- [Problem 1] In the article on the Cisco WebEx flaw, which news outlet published the investigation on May 4?
- [Problem 2] Extend the article on the Cisco WebEx flaw, picking up directly after its final sentence.
----- Text segment
Cisco fixes WebEx flaw that allowed government, military meetings to be spied on

Researchers were able to glean data from 10,000 meetings held by top Dutch gov officials

Cisco squashed some bugs this week that allowed anyone to view WebEx meeting information and join them, potentially opening up security and privacy concerns for highly sensitive meets.

The issues first came to light on May 4 when German news outlet Zeit Online published an investigation into the issues which saw it able to view the meeting details of circa 10,000 Dutch government confernece calls.

The bugs allowed onlookers to find meeting details such as where and when they were being held, the host's identity, duration, attendees, and its agenda. Dutch housing minister Hugo de Jonge's whereabouts were visible via the meeting metadata, and in other cases secretary of state Alexandra van Huffelen and Dilan Yeşilgöz, leader of the People's Party for Freedom and Democracy, were also exposed.
----------
----- Information given
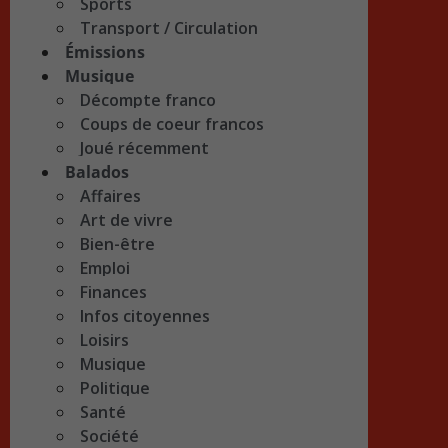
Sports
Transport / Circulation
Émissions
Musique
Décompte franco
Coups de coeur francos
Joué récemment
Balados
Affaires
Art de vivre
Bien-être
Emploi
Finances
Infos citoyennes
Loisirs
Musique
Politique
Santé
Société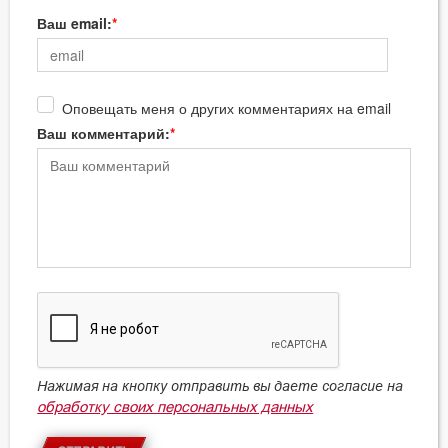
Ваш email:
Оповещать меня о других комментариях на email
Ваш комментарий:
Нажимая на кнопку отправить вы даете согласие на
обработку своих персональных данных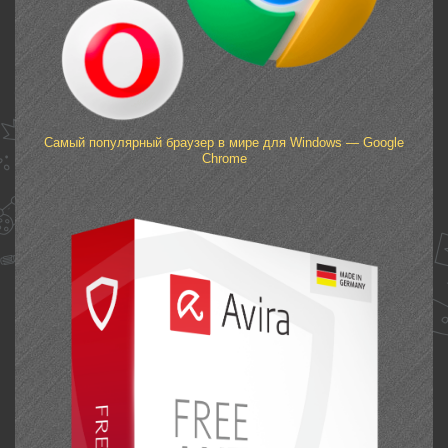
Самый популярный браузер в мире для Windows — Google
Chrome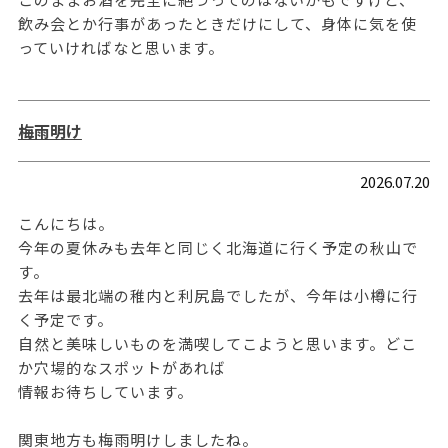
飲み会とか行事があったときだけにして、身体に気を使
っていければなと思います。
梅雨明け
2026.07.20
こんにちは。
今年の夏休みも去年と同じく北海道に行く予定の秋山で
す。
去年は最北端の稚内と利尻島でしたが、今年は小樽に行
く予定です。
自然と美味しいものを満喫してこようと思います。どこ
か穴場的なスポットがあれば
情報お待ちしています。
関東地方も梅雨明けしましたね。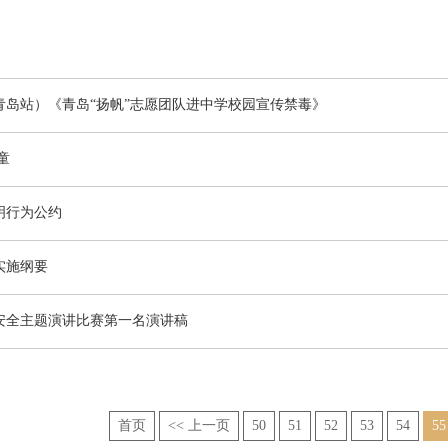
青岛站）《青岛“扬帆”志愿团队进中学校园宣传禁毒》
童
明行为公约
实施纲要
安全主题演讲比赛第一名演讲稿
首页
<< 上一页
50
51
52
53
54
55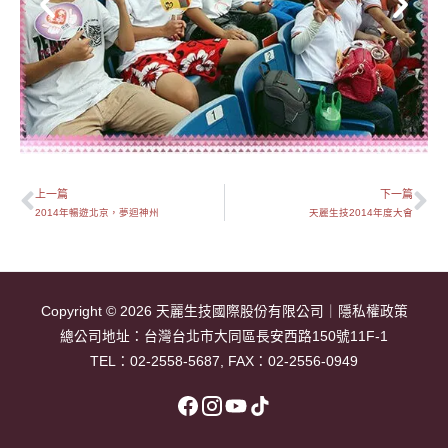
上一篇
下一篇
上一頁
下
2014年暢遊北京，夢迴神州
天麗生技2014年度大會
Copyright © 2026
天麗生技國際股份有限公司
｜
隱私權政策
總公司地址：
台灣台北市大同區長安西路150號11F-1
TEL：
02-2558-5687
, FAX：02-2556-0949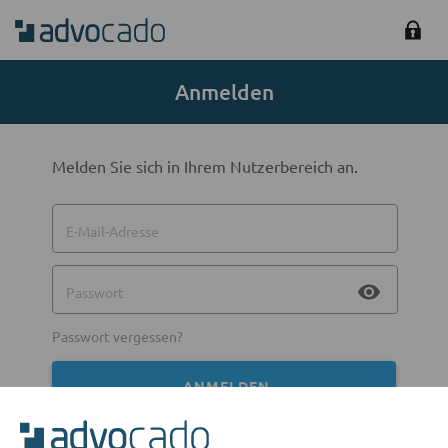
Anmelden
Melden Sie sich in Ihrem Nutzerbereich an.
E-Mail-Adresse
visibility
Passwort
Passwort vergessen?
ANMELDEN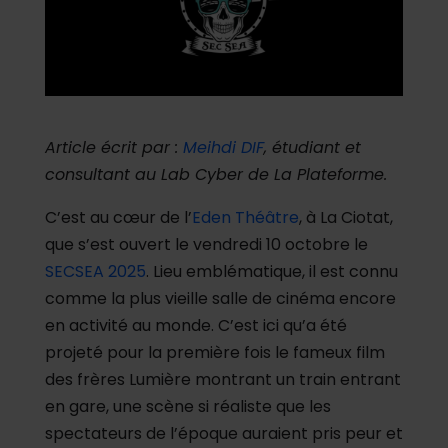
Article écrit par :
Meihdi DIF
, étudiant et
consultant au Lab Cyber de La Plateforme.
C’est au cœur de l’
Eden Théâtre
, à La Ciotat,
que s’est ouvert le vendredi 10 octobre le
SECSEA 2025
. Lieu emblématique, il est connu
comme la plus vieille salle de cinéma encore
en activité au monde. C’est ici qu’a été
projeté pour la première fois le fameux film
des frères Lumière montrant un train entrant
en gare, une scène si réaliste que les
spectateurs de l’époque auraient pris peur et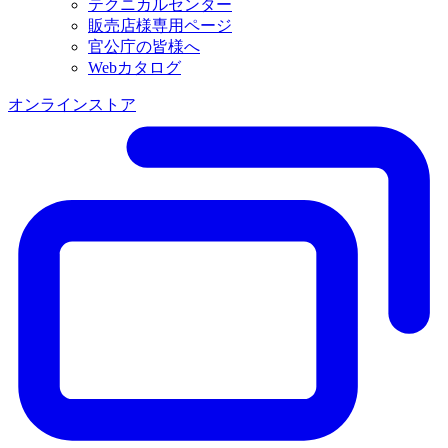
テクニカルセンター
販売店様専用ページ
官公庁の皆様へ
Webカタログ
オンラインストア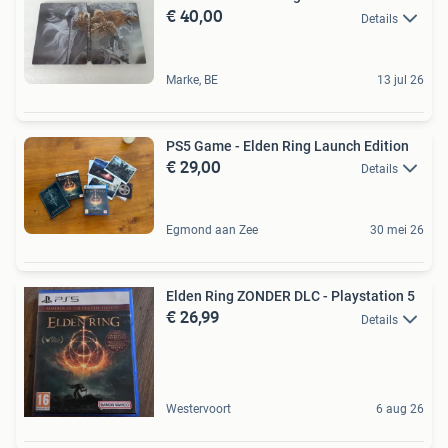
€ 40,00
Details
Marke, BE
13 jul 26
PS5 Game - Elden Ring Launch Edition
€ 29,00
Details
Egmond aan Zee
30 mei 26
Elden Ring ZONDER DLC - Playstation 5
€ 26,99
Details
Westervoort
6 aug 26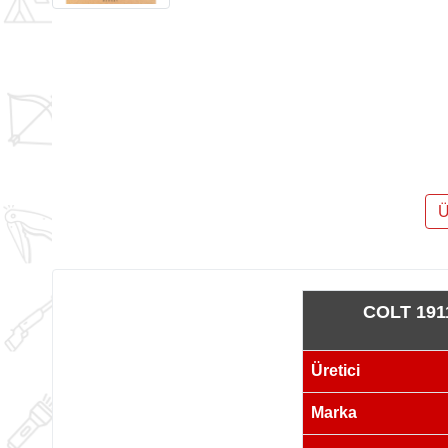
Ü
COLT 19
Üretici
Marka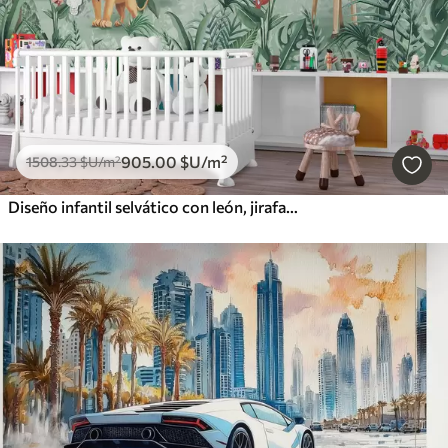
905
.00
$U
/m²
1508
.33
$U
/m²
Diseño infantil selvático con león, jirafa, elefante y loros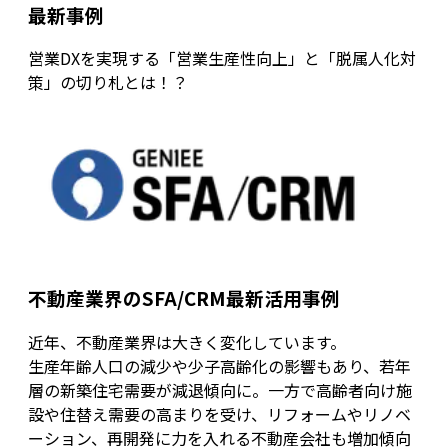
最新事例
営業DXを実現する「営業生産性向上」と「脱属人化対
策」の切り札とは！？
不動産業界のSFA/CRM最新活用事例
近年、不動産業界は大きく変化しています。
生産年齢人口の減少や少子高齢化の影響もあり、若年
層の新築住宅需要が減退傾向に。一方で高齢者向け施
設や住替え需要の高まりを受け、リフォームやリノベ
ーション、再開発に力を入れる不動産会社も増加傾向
----------
- [Task output 1] Zeit Online, a German news outlet, published the investigation.

- [Task output 2]
Officials in Germany could theoretically have also been compromised to a greater extent than those in the Netherlands, given that the government, at least in some cases, doesn't password-protect its WebEx confabs, according to cybersecurity expert Inge Bryan speaking to Dutch broadcaster NPO.

The investigators, who received links to thousands of meetings hosted by the German armed forces (Bundeswehr) from Netzbegrünung, the German association for green web culture, were able to drop into the assembly gatherings held by the Social Democratic Party of Germany via phone, for example, all while remaining undetected.

While not explicitly linked to this research, it wouldn't be a stretch to assume that the Russian leak of Bundeswehr calls in March was due to the bug in question.

The method would be more effective when meetings are more heavily populated. Unidentified participants connecting via phone are much easier to detect when meetings are small.

While there's no hard evidence to suggest that the flaws were actually abused by a hostile power, it remains a possibility and the Dutch government has launched an investigation as a result.

Reporters were told it would be difficult to determine whether meetings and been spied on because the logs for them don't date back very far. 

Zeit's Eva Wolfangel explained to NPO [English subtitles] that because WebEx has a single phone number dedicated to joining meetings via phone in each country, all an intruder would have to do is call that number and input the meeting ID to join surreptitiously. That's if it wasn't password-protected, of course.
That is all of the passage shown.